■ PROBLEM ■
Please reproduce every line of the records below word for word, keeping each line break where it falls.

Saved data entries
· · ·

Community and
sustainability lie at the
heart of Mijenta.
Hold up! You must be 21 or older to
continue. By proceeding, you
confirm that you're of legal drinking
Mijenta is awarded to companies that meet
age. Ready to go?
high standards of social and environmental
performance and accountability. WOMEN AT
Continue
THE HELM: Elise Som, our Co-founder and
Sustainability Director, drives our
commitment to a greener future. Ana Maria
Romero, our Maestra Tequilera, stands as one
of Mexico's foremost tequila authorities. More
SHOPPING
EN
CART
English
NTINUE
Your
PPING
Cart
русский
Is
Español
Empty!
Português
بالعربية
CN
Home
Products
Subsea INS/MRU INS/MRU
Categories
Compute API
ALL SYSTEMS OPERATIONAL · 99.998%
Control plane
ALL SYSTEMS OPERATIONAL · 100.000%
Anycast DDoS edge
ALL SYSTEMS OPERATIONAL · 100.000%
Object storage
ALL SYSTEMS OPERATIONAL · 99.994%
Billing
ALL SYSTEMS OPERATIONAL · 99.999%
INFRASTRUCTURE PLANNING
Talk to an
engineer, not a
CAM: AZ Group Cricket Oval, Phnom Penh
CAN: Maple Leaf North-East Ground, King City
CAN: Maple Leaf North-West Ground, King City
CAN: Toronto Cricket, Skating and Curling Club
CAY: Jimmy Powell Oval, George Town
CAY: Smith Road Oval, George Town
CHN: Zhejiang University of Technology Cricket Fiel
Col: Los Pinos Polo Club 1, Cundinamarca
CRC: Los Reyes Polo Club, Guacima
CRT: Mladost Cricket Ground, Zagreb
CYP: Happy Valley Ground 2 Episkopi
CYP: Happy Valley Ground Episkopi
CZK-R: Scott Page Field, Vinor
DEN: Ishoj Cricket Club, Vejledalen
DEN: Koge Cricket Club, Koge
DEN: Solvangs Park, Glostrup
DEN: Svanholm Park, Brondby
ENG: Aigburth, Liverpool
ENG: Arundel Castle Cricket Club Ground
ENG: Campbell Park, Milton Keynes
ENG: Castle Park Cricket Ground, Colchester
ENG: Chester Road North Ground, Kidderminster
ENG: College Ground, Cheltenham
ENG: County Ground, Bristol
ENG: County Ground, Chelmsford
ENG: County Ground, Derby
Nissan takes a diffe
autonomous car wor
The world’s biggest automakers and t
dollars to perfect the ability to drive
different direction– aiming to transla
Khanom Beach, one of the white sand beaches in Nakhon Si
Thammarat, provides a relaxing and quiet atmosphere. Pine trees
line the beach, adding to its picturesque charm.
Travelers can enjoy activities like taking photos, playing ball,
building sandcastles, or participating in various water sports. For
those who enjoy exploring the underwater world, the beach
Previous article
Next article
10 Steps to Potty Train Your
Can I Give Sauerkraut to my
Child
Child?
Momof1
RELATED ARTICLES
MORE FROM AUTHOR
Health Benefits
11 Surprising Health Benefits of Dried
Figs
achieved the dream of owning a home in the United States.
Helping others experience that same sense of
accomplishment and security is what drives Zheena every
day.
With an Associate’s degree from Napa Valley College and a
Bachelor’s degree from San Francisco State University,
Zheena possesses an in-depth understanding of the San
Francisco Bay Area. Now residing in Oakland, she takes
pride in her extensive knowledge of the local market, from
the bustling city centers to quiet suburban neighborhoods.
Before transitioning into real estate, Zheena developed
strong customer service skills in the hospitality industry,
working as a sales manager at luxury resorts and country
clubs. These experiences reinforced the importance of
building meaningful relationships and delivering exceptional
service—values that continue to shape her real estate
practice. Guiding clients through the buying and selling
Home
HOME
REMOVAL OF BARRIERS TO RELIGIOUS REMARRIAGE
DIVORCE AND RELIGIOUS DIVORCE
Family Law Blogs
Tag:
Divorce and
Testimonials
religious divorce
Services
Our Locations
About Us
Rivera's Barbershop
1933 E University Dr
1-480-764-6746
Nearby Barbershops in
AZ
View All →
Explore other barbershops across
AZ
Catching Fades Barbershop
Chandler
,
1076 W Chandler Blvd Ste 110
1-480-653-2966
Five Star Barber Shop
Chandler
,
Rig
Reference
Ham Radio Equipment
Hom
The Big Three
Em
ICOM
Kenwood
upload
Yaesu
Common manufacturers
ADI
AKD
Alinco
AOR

· · ·

■ SOLVED EXERCISE ■
Community and
sustainability lie at the
heart of Mijenta.
Hold up! You must be 21 or older to
continue. By proceeding, you
confirm that you're of legal drinking
Mijenta is awarded to companies that meet
age. Ready to go?
high standards of social and environmental
performance and accountability. WOMEN AT
Continue
THE HELM: Elise Som, our Co-founder and
Sustainability Director, drives our
commitment to a greener future. Ana Maria
Romero, our Maestra Tequilera, stands as one
of Mexico's foremost tequila authorities. More
SHOPPING
EN
CART
English
NTINUE
Your
PPING
Cart
русский
Is
Español
Empty!
Português
بالعربية
CN
Home
Products
Subsea INS/MRU INS/MRU
Categories
Compute API
ALL SYSTEMS OPERATIONAL · 99.998%
Control plane
ALL SYSTEMS OPERATIONAL · 100.000%
Anycast DDoS edge
ALL SYSTEMS OPERATIONAL · 100.000%
Object storage
ALL SYSTEMS OPERATIONAL · 99.994%
Billing
ALL SYSTEMS OPERATIONAL · 99.999%
INFRASTRUCTURE PLANNING
Talk to an
engineer, not a
CAM: AZ Group Cricket Oval, Phnom Penh
CAN: Maple Leaf North-East Ground, King City
CAN: Maple Leaf North-West Ground, King City
CAN: Toronto Cricket, Skating and Curling Club
CAY: Jimmy Powell Oval, George Town
CAY: Smith Road Oval, George Town
CHN: Zhejiang University of Technology Cricket Fiel
Col: Los Pinos Polo Club 1, Cundinamarca
CRC: Los Reyes Polo Club, Guacima
CRT: Mladost Cricket Ground, Zagreb
CYP: Happy Valley Ground 2 Episkopi
CYP: Happy Valley Ground Episkopi
CZK-R: Scott Page Field, Vinor
DEN: Ishoj Cricket Club, Vejledalen
DEN: Koge Cricket Club, Koge
DEN: Solvangs Park, Glostrup
DEN: Svanholm Park, Brondby
ENG: Aigburth, Liverpool
ENG: Arundel Castle Cricket Club Ground
ENG: Campbell Park, Milton Keynes
ENG: Castle Park Cricket Ground, Colchester
ENG: Chester Road North Ground, Kidderminster
ENG: College Ground, Cheltenham
ENG: County Ground, Bristol
ENG: County Ground, Chelmsford
ENG: County Ground, Derby
Nissan takes a diffe
autonomous car wor
The world’s biggest automakers and t
dollars to perfect the ability to drive
different direction– aiming to transla
Khanom Beach, one of the white sand beaches in Nakhon Si
Thammarat, provides a relaxing and quiet atmosphere. Pine trees
line the beach, adding to its picturesque charm.
Travelers can enjoy activities like taking photos, playing ball,
building sandcastles, or participating in various water sports. For
those who enjoy exploring the underwater world, the beach
Previous article
Next article
10 Steps to Potty Train Your
Can I Give Sauerkraut to my
Child
Child?
Momof1
RELATED ARTICLES
MORE FROM AUTHOR
Health Benefits
11 Surprising Health Benefits of Dried
Figs
achieved the dream of owning a home in the United States.
Helping others experience that same sense of
accomplishment and security is what drives Zheena every
day.
With an Associate’s degree from Napa Valley College and a
Bachelor’s degree from San Francisco State University,
Zheena possesses an in-depth understanding of the San
Francisco Bay Area. Now residing in Oakland, she takes
pride in her extensive knowledge of the local market, from
the bustling city centers to quiet suburban neighborhoods.
Before transitioning into real estate, Zheena developed
strong customer service skills in the hospitality industry,
working as a sales manager at luxury resorts and country
clubs. These experiences reinforced the importance of
building meaningful relationships and delivering exceptional
service—values that continue to shape her real estate
practice. Guiding clients through the buying and selling
Home
HOME
REMOVAL OF BARRIERS TO RELIGIOUS REMARRIAGE
DIVORCE AND RELIGIOUS DIVORCE
Family Law Blogs
Tag:
Divorce and
Testimonials
religious divorce
Services
Our Locations
About Us
Rivera's Barbershop
1933 E University Dr
1-480-764-6746
Nearby Barbershops in
AZ
View All →
Explore other barbershops across
AZ
Catching Fades Barbershop
Chandler
,
1076 W Chandler Blvd Ste 110
1-480-653-2966
Five Star Barber Shop
Chandler
,
Rig
Reference
Ham Radio Equipment
Hom
The Big Three
Em
ICOM
Kenwood
upload
Yaesu
Common manufacturers
ADI
AKD
Alinco
AOR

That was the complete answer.